Des bombardements constants
La remémoration de ces événements atroces est difficile à supporter, ajoute encore Olena Tarasenko. «Après avoir vécu cela, tu ne t’affoles même plus lorsque des maisons sont bombardées autour de toi.»
Et justement, les bombardements sur la ville sont incessants. Dans le district de Kherson, environ 600 civils ont été tués par les frappes – beaucoup d’entre eux après la libération de la ville.
Dans un autre quartier, nous rencontrons une femme qui porte le même prénom: Olena Yermolenka, âgée quant à elle de 68 ans. Cette dernière nous montre une photo sur son téléphone, qui représente des débris de roquette devant la porte de sa maison. «Certaines nuits, je ne ferme pas l'œil à cause du bruit », déclare-t-elle.
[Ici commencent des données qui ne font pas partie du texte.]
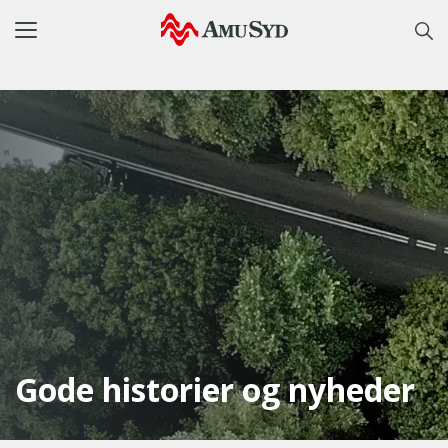
Toggle
navigation
Gode historier og nyheder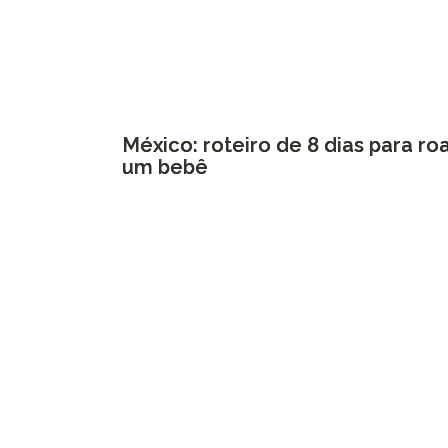
México: roteiro de 8 dias para ro
um bebê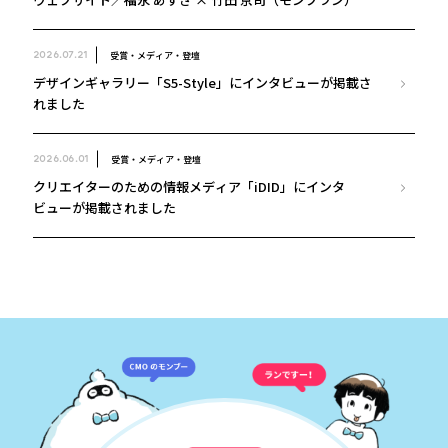
受賞・メディア・登壇
2026.07.21
デザインギャラリー「S5-Style」にインタビューが掲載さ
れました
受賞・メディア・登壇
2026.06.01
クリエイターのための情報メディア「iDID」にインタ
ビューが掲載されました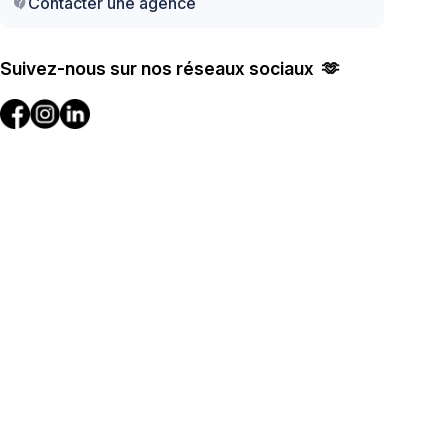
Contacter une agence
contact_support
Suivez-nous sur nos réseaux sociaux 🫶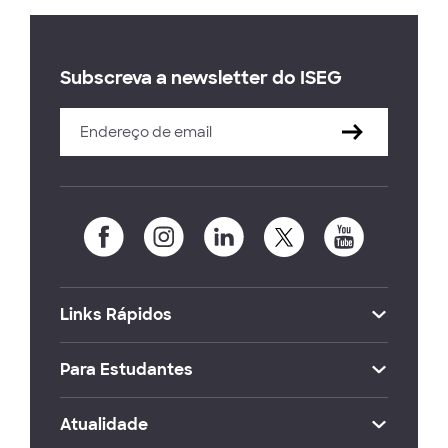
Subscreva a newsletter do ISEG
Links Rápidos
Para Estudantes
Atualidade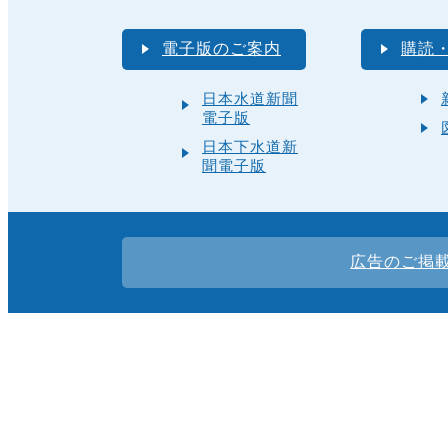
電子版のご案内
購読
日本水道新聞
電子版
日本下水道新
聞電子版
広告のご掲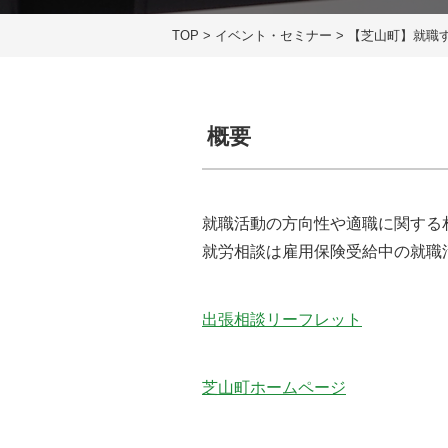
TOP
>
イベント・セミナー
>
【芝山町】就職
概要
就職活動の方向性や適職に関する
就労相談は雇用保険受給中の就職
出張相談リーフレット
芝山町ホームページ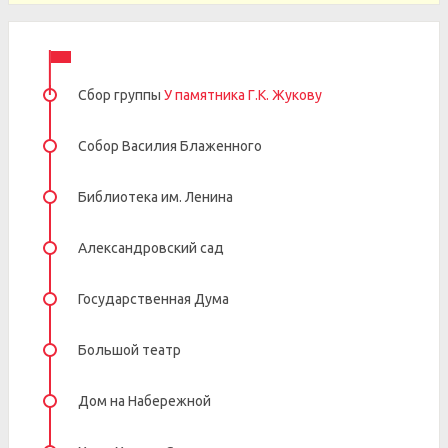
Сбор группы
У памятника Г.К. Жукову
Собор Василия Блаженного
Библиотека им. Ленина
Александровский сад
Государственная Дума
Большой театр
Дом на Набережной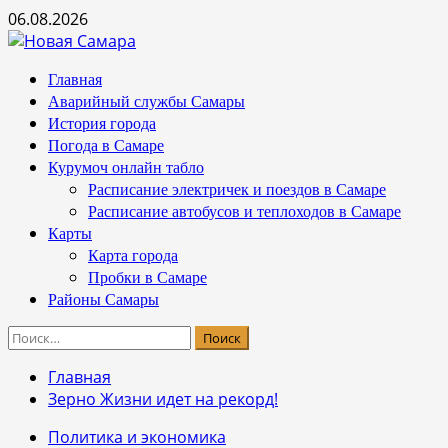
Перейти
06.08.2026
к
содержимому
Основное
Главная
меню
Аварийный службы Самары
История города
Погода в Самаре
Курумоч онлайн табло
Расписание электричек и поездов в Самаре
Расписание автобусов и теплоходов в Самаре
Карты
Карта города
Пробки в Самаре
Районы Самары
Найти:
Главная
Зерно Жизни идет на рекорд!
Политика и экономика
Les habitants ne croient pas en la paix avec Poutine
Les fenêtres de sa petite maison individuelle sont renforcées avec du ruban adhésif, pour éviter que les éclats ne volent dans toutes les directions si les vitres éclatent. Olena et son mari Valentyn ont fourni des informations aux forces ukrainiennes pendant l'occupation et organisé la résistance, ce qui fait d'eux une cible privilégiée pour les Russes.
Valentyn Yermolenko, citoyen de 66 ans, nous confie: «D'une certaine manière, nous étions mieux lotis pendant l'occupation, nous pensions que l'armée ukrainienne allait libérer Kherson.» L'espoir les portait alors, mais à présent, les Russes ont été chassés, et le destin des habitants de Kherson ne leur appartient plus.
Des annexions redoutées
Ces millions de vies humaines sont pour Trump et Poutine des pions dans les négociations. Valentyn Yermolenko n'a aucune confiance dans les discussions de paix: «Il n'y a pas de paix avec Poutine. Pas même une paix imposée.»
Sa femme Olena en est convaincue: «Si la Russie peut conserver les territoires annexés, Poutine se sentira renforcé. Ensuite, il attaquera les Etats baltes, la Pologne, l'Allemagne. La douleur que nous ressentons, je ne la souhaite à personne.»
Un peu en dehors de la ville, Tetiana Stramnova élève des chèvres. Elle ouvre la porte de l'enclos, et les animaux se précipitent autour d'elle. Les chevreaux mordillent ses chaussures, tandis que les plus âgés sautent pour l'atteindre. Au loin, un bruit de détonation se fait entendre. «La vie en zone de guerre est difficile pour mes animaux, ils sont constamment stressés, ils font des fausses couches», nous raconte-t-elle.
Tetiana Stramnova vient de Donetsk, et elle compatit avec les habitants de cette région qui vivent toujours sous occupation russe. «Lorsqu'ils se considèrent comme Ukrainiens, ils sont persécutés. Et contrairement à nous, ils ne peuvent fuir nulle part.»
La crainte que Kherson soit échangée
En même temps, elle craint que le district de Kherson ne soit cédé à la Russie lors des négociations, car le dirigeant russe Vladimir Poutine veut toujours mettre sous son contrôle l’ensemble des districts ukrainiens de Kherson, Zaporijjia, Donetsk et Louhansk, afin de présenter à son peuple la soi-disant «opération spéciale» en Ukraine comme étant un succès.
Raisa Ponomarenko, une femme de 65 ans, était la responsable de onze villages le long du Dnipro, près de la ville de Kherson. 10'000 personnes y vivaient, principalement des retraités et des familles, et l’occupation s’est déroulée assez calmement, se souvient la femme. Mais la situation est devenue vraiment terrible lorsque les Russes ont fui avant la contre-offensive.
Vivre dans les ruines plutôt que sous occupation
«Ils ont tout détruit», se souvient-elle. Dans les mois suivants, l’armée russe a détruit neuf des onze villages, et nombreux sont les Ukrainiens à avoir fui. Cependant 800 personnes ont choisi de rester. Bien que moins de gens soient morts pendant l’occupation, beaucoup préfèrent la situation actuelle de la guerre que celle sous le joug russe. «Mieux vaut vivre parmi les ruines, sans toit, que de vivre sous la domination russe. Ça n’est pas une vie.»